Mickey Vernon, Don Newcombe and Alvin Dark were on the ballot for the 15th and final time.

| Player | Votes | Percent | Change |
|---|---|---|---|
| Al Kaline† | 340 | 88.3 | - |
| Duke Snider | 333 | 86.5 | 0 15.2% |
| Don Drysdale | 238 | 61.8 | 0 7.9% |
| Gil Hodges | 230 | 59.7 | 0 3.7% |
| Hoyt Wilhelm | 209 | 54.3 | 0 15.4% |
| Jim Bunning | 177 | 46.0 | 0 12.0% |
| Red Schoendienst | 164 | 42.6 | 0 5.8% |
| Nellie Fox | 161 | 41.8 | 0 1.5% |
| Maury Wills | 146 | 37.9 | 0 0.5% |
| Richie Ashburn | 134 | 34.8 | 0 4.7% |
| Luis Aparicio | 124 | 32.2 | 0 4.4% |
| Roger Maris | 111 | 28.8 | 0 0.6% |
| Mickey Vernon | 96 | 24.9 | 0 4.5% |
| Harvey Kuenn | 83 | 21.6 | 0 7.0% |
| Lew Burdette | 66 | 17.1 | 0 4.8% |
| Don Newcombe | 59 | 15.3 | 0 3.3% |
| Ted Kluszewski | 50 | 13.0 | 0 0.4% |
| Orlando Cepeda† | 48 | 12.5 | - |
| Alvin Dark | 43 | 11.2 | 0 7.3% |
| Bill Mazeroski | 33 | 8.6 | 0 0.3% |
| Don Larsen | 31 | 8.1 | 0 4.2% |
| Elston Howard | 29 | 7.5 | 0 0.6% |
| Roy Face | 21 | 5.5 | 0 2.6% |
| Ron Santo†* | 15 | 3.9 | - |
| Norm Cash†* | 6 | 1.6 | - |
| Matty Alou†* | 5 | 1.3 | - |
| Felipe Alou†* | 3 | 0.8 | - |
| Mel Stottlemyre†* | 3 | 0.8 | - |
| Steve Blass†* | 2 | 0.5 | - |
| Jim Hickman†* | 1 | 0.3 | - |
| Sonny Jackson†* | 1 | 0.3 | - |
| Don McMahon†* | 1 | 0.3 | - |
| Jack Aker†* | 0 | 0.0 | - |
| Steve Barber†* | 0 | 0.0 | - |
| Bob Barton†* | 0 | 0.0 | - |
| John Boccabella†* | 0 | 0.0 | - |
| Larry Brown†* | 0 | 0.0 | - |
| Chris Cannizzaro†* | 0 | 0.0 | - |
| Paul Casanova†* | 0 | 0.0 | - |
| Horace Clarke†* | 0 | 0.0 | - |
| Johnny Edwards†* | 0 | 0.0 | - |
| Phil Gagliano†* | 0 | 0.0 | - |
| Jim Gosger†* | 0 | 0.0 | - |
| Jim Ray Hart†* | 0 | 0.0 | - |
| Ron Hunt†* | 0 | 0.0 | - |
| John Kennedy†* | 0 | 0.0 | - |
| Andy Kosco†* | 0 | 0.0 | - |
| Lew Krausse Jr.†* | 0 | 0.0 | - |
| Frank Linzy†* | 0 | 0.0 | - |
| Denis Menke†* | 0 | 0.0 | - |
| Bob Miller†* | 0 | 0.0 | - |
| Norm Miller†* | 0 | 0.0 | - |
| Ivan Murrell†* | 0 | 0.0 | - |
| Juan Pizarro†* | 0 | 0.0 | - |
| Rick Reichardt†* | 0 | 0.0 | - |
| Pete Richert†* | 0 | 0.0 | - |
| Mike Ryan†* | 0 | 0.0 | - |
| Paul Schaal†* | 0 | 0.0 | - |
| Dick Selma†* | 0 | 0.0 | - |
| Duke Sims†* | 0 | 0.0 | - |
| Bob Veale†* | 0 | 0.0 | - |

Key to colors
|  | Elected to the Hall.

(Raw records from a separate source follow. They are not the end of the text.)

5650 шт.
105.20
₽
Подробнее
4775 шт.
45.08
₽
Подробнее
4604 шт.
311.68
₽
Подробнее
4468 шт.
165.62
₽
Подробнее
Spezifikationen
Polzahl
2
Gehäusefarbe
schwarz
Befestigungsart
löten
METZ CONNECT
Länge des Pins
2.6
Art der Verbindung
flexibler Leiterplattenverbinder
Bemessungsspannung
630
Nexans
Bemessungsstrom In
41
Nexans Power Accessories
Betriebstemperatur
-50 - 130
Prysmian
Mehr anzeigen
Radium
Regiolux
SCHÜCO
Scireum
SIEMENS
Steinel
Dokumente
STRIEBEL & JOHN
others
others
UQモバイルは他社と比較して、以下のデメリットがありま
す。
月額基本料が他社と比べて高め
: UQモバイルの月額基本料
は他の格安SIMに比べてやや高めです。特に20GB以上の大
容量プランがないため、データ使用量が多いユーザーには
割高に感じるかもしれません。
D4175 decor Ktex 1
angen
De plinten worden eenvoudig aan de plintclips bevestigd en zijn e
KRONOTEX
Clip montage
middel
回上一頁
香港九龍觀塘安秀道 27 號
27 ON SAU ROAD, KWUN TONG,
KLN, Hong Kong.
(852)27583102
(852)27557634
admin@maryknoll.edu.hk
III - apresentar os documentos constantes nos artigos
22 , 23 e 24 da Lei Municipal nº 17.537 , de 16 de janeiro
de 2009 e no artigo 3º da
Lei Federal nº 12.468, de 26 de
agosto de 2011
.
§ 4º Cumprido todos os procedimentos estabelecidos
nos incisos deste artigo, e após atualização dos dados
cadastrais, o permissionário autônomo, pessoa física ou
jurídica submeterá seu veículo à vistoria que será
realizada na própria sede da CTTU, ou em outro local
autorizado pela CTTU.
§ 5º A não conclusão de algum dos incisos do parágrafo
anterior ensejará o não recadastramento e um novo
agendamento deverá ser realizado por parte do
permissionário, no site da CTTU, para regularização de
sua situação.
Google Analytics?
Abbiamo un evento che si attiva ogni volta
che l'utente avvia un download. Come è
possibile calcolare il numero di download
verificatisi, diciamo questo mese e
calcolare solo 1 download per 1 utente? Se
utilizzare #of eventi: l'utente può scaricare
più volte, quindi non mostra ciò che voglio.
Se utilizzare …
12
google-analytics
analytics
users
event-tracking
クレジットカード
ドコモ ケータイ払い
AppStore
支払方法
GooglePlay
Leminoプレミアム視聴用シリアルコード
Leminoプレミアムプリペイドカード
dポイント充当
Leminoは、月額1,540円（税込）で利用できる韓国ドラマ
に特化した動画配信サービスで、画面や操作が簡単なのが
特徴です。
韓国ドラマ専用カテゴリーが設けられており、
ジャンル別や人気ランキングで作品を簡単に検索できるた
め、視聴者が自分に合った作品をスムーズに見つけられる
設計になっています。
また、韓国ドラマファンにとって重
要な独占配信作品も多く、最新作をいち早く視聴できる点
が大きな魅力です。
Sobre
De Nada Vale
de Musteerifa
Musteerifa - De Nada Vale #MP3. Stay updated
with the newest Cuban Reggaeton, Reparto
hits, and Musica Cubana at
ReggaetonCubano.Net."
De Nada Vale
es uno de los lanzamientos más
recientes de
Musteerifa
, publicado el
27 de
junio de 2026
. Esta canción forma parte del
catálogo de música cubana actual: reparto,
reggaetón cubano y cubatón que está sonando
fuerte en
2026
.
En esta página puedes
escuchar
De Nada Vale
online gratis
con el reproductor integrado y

These individuals are also indicated in bold italics. |
|  | Players who were elected in future elections. These individuals are also indicated in plain italics. |
|  | Players not yet elected who returned on the 1981 ballot. |
|  | Eliminated from future BBWAA voting. These individuals remain eligible for Veterans Committee consideration. |

The newly-eligible players included 20 All-Stars, representing a total of 66 All-Star selections. Among the new candidates were 15-time All-Star Al Kaline, 9-time All-Star Ron Santo, 7-time All-Star Orlando Cepeda and 5-time All-Star Mel Stottlemyre. The field included one MVP (Cepeda), and one Rookie of the Year (Cepeda).

The only player who was eligible for the first time but not on the ballot was Dick Green.

== J. G. Taylor Spink Award ==
Bob Broeg (1918–2005) and Tommy Holmes (1903–1975) received the J. G. Taylor Spink Award honoring baseball writers. The awards were voted at the December 1979 meeting of the BBWAA, and included in the summer 1980 ceremonies.

== Ford C. Frick Award ==
Russ Hodges (1910–1971), longtime broadcaster for the New York Giants / San Francisco Giants, well known for his call of Bobby Thomson's "Shot Heard 'Round the World" (The Giants win the pennant! The Giants win the pennant!) was the recipient of the Ford C. Frick Award.